Aber was genau ist diese FIRST Lego League? Es handelt sich dabei um den größten Roboter-Forschungswettbewerb weltweit. Bildung und Naturwissenschaften werden für alle zum Erlebnis. Jugendliche lösen zusammen mit einem Roboter Probleme der realen Welt und werden die Forscher von Morgen! Mit der FLL ermuntert der Bildungsveranstalter HANDS on TECHNOLOGY e.V. den Nachwuchs einerseits, sich spielerisch mit komplexer Technik auseinander zu setzen. Andererseits werden die Teilnehmenden motiviert, als Forscherinnen und Forscher von morgen, innovative Ideen zu entwickeln. Ziel ist die Förderungen von Schlüsselqualifikationen für Berufe des 21. Jahrhunderts.

Der internationale MINT-Wettbewerb für Kinder und Jugendliche zwischen 9 und 16 Jahren, findet bereits zum 16. Mal in der Region Zentraleuropa statt. In der Saison 2017/18 treten über 1000 Schülerteams an, um Roboter zu bauen und sich mit der weltweiten Trinkwasserversorgung zu beschäftigen, denn das Wettbewerbsmotto lautet dieses Mal “HYDRO DYNAMICS – Vorkommen, Nutzung, Lagerung und Transport von Wasser“.
Das Bildungsprogramm FLL besteht aus zwei Elementen: Im Forschungsprojekt entwickeln die Teams innovative Ideen. Die Ergebnisse dieser Forschungs- und Recherchearbeit werden beim Wettbewerb einer Expertenjury kreativ präsentiert. Hier hat sich das Schülerteam (Julius Ide,  Jakob Beetz, Christopher Kolkmann, Moritz Eckhoff, Kilian Trueten, Henning Flath, Lukas Florenzke) den ökologischen Aspekten des Wasserverbrauchs und der Wasserverschmutzung von Toiletten gewidmet und wird ein Konzept präsentieren, das Impulse liefern soll wie diese ökologisch besser betrieben werden können.

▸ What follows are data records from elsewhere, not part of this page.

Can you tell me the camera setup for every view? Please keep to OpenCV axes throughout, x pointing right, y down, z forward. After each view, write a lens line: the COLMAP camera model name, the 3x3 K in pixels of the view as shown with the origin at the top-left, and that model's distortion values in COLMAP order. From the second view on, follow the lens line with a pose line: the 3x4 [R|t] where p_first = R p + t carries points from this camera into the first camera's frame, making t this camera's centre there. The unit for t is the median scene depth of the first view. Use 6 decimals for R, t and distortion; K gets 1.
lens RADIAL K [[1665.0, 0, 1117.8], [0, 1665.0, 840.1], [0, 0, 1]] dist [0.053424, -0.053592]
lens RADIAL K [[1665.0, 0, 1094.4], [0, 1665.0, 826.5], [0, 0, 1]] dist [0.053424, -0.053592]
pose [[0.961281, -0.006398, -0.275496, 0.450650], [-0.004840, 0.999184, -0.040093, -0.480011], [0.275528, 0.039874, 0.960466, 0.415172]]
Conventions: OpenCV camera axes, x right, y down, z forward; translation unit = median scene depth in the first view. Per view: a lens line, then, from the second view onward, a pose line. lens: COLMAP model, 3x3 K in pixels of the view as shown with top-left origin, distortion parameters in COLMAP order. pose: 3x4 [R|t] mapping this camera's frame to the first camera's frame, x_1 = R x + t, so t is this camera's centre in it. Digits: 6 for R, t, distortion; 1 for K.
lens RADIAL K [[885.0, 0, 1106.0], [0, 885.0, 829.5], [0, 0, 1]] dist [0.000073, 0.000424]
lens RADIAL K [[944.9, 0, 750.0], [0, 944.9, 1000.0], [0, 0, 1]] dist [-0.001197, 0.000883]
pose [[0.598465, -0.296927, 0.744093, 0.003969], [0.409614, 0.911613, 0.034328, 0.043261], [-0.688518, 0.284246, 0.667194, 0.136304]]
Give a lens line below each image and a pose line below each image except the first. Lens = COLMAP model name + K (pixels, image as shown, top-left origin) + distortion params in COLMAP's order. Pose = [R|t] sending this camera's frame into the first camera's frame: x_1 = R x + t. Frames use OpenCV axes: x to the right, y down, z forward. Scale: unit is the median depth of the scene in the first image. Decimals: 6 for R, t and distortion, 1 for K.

Im technischen Teil des Wettbewerbs konstruieren alle Teams aus Sensoren, Motoren, Microprozessoren und LEGO Steinen einen autonomen Roboter, der auf einem Spielfeld möglichst viele Aufgaben lösen  soll. So müssen z.B. Gullideckel montiert, defekte Rohrleitungen ausgetauscht und Blumen automatisch bewässert werde. Dabei ist es äußerst wichtig, einen super-funktionellen Robotergrundbau in das Robot Game zu schicken den man schnellstmöglich für neue Aktionen auf dem Spielfeld umbauen kann und diesen auch noch präzise und fehlerfrei zu programmieren. „Für den Feinschliff hat das Team sogar weite Teile der Weihnachtsferien investiert“, so der betreuende Lehrer Marcus Roß stolz, „der Wettbewerb war anstrengend aber für alle ein großer Gewinn, im kommenden Jahr werden wir wieder ein Team aufstellen.“. Seit den Sommerferien wurde jeder Montag- und Mittwochnachmittag und auch die ein oder andere Stunde am Wochenende investiert um so weit zu kommen. Nun hofft das Team auf eine gute Punktzahl beim Regionalwettbewerb um auch das Semi-Finale zu erreichen.

Ergänzung: Unser Team war beim Regionalwettbewerb 2018 erfolgreich. Wir gratulieren zum 3. Platz in der Teamwertung.